A new U-M study spells it out for you.
ANN ARBOR---The growing presence of nurse practitioners and physician assistants in medical offices is fueling an ongoing debate with physicians over the best ways to deliver primary care.
The presence of nurse practitioners and physician assistants, and the debate that surrounds it, is the subject of a new study by Peter D. Jacobson, associate professor of health management and policy at the University of Michigan School of Public Health, and colleagues. The article in the new issue of the journal Inquiry examines the role of nurse practitioners (NPs), physician assistants (PAs) and physicians in today's managed care environment.
The article, "Nurse Practitioners and Physician Assistants as Primary Care Providers in Institutional Settings," focuses on NPs and PAs at nine health maintenance organizations (HMOs) and multispecialty clinics (MSCs). Physicians were also interviewed, most of whom spoke favorably about NPs and PAs, but some did not.
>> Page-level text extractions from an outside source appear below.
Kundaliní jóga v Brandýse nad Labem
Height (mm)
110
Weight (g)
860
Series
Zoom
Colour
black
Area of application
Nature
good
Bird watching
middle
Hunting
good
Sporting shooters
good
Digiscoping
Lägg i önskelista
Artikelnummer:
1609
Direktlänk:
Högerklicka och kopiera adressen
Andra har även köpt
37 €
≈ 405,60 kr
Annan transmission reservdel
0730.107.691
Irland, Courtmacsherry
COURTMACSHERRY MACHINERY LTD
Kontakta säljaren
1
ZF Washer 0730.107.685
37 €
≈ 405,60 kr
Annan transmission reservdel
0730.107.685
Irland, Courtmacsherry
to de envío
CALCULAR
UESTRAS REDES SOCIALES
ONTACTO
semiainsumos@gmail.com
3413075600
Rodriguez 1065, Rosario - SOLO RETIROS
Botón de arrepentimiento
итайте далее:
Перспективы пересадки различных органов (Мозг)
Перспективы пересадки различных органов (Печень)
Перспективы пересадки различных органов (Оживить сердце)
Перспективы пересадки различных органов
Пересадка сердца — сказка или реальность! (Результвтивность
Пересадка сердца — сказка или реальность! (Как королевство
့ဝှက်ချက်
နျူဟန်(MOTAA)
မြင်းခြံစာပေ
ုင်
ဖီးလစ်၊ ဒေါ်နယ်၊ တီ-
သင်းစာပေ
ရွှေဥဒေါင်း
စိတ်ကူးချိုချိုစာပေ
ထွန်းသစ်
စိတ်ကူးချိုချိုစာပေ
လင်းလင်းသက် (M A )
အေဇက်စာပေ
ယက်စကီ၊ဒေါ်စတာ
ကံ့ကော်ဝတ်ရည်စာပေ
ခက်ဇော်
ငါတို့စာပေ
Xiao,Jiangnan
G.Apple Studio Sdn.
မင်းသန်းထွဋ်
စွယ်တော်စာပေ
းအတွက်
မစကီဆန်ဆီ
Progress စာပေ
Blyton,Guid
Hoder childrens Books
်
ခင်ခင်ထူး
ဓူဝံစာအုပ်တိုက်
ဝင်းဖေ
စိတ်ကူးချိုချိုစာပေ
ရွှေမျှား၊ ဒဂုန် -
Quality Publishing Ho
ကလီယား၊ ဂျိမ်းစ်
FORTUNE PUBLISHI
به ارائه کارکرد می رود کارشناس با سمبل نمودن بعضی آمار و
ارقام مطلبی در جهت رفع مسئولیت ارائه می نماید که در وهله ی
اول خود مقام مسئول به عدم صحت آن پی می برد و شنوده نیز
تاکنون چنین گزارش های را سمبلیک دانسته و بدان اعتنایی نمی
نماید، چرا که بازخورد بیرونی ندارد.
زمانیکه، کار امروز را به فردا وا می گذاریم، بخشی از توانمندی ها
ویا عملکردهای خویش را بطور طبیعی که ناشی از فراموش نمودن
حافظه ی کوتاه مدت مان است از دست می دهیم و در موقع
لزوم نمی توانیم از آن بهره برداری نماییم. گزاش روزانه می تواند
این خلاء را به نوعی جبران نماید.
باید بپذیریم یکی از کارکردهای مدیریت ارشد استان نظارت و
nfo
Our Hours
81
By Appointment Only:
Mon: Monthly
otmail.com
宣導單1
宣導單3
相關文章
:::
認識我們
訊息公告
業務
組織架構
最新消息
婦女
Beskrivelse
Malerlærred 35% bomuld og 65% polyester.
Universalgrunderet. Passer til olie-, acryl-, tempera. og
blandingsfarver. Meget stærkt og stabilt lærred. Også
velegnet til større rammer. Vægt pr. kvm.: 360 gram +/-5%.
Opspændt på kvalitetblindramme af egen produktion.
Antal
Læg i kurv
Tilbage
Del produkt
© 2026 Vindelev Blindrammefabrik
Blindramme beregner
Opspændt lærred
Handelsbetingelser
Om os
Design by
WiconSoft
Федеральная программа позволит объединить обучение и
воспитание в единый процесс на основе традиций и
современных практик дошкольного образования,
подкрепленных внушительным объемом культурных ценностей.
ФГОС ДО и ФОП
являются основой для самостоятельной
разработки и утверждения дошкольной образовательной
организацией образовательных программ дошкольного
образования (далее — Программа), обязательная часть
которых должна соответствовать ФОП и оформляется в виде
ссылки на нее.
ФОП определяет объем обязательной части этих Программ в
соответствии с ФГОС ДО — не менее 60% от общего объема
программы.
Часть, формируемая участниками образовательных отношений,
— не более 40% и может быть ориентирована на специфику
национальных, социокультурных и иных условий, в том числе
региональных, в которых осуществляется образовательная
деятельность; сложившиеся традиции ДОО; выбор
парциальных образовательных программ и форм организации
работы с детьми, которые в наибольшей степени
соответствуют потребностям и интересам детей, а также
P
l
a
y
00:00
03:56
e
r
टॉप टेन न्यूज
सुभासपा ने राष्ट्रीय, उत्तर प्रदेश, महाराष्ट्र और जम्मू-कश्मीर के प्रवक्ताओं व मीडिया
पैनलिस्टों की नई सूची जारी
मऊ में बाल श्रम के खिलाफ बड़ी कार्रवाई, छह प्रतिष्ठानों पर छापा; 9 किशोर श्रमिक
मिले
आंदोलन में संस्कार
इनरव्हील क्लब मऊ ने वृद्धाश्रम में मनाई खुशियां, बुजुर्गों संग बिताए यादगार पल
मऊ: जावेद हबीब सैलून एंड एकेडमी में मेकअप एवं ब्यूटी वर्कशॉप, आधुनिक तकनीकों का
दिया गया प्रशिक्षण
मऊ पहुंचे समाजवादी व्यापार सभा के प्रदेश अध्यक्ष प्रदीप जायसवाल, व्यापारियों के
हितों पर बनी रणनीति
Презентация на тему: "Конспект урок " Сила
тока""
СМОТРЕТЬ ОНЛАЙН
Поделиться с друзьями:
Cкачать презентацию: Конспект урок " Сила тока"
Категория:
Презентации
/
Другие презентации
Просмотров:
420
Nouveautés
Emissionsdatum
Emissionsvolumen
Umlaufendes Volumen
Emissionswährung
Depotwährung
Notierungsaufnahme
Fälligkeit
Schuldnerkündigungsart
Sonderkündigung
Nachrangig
"In our study we discuss the expanded scope of practice and autonomy of NPs and PAs. It clearly indicates a potential shift of primary care responsibility from physicians to NPs and PAs. Patients should be made aware of who provides primary care and who controls referrals," Jacobson said.
What exactly is a nurse practitioner? What does a physician assistant do? Better yet, what are they trained to do? How do physicians feel about their role in the health care profession? Those are some of the questions Jacobson addresses.
Nurse practitioners are registered nurses whose formal education and clinical training extend beyond the basic nursing licensure requirements. NPs are trained to diagnose and recommend treatment for common acute illnesses, disease prevention, management of chronic illnesses and a host of other primary care services.
Physician assistants are usually trained by physicians alongside medical students. PAs are awarded a certificate of completion rather than an advanced degree.
"We found that the larger an institution's managed care population, the greater the NPs' and PAs' scope of practice and autonomy. Patients with complex illnesses or multisystem problems usually were referred directly to a physician," Jacobson said.
Some general duties of NPs and PAs include: providing physical examinations, ordering tests, conducting medical treatment (monitoring diabetes and hypertension), writing prescriptions, providing minor surgical treatment (mole removals) and granting referrals. Both also provide outpatient acute care such as minor trauma and urgent care. Many NPs and PAs said they also provide well care, particularly for children's and women's health. That includes annual Pap smears and breast examinations.
NPs and PAs said they treated the whole person, including diagnosis and treatment, but with a focus on health care prevention and education. Many said they take more time with patients than physicians.
Whether an NP or PA can issue prescriptions largely depends on whether they work for an HMO or an MSC. Those who worked for HMOs had greater prescriptive authority than NPs or PAs who work for MSCs, although some MSCs were flexible in their rules.
Jacobson found that the duties of NPs and PAs were largely determined by the procedures of individual clinics and departments where they worked.
There are limits to what NPs and PAs are authorized to do. They do not treat patients with complicated illnesses and although they are permitted by law, the institutions in this study did not permit NPs and PAs to admit patients to hospitals.
How well do NPs and PAs work with physicians? Most physicians said they considered them peers. One physician said, "PAs do everything I do. I consult with them as much as they consult with me. We see ourselves as colleagues."
But a small minority of physicians did not view their working relationships with NPs and PAs as positively. They were critical of NP and PA skills and, in general, the quality of care given. They were also concerned about inadequate referrals to physicians and they were also uncomfortable with the idea of being responsible for patients seen by NPs and PAs without having seen the patient themselves.
"Our interviews indicated that the level of physician acceptance was a critical factor in determining how extensive the NPs' and PAs' practice could be," Jacobson said.
Alternative policies are currently under consideration by managed care organizations to increase the number of primary care physicians. Doing so may slow the growth of hiring new NPs and PAs, Jacobson said.
The study was co-authored by Louise E. Parker, senior psychologist at the Institute of Work Psychology, University of Sheffield, United Kingdom; and Ian D. Coulter, a health consultant at the RAND Corp., a public policy research institution in Santa Monica, Calif., and a professor of public health dentistry, School of Dentistry, University of California at Los Angeles.
This study was done in cooperation with the RAND Health Sciences Program. The study was funded by the Physician Payment Review Commission, a commission that advises Congress on Medicare payment policies.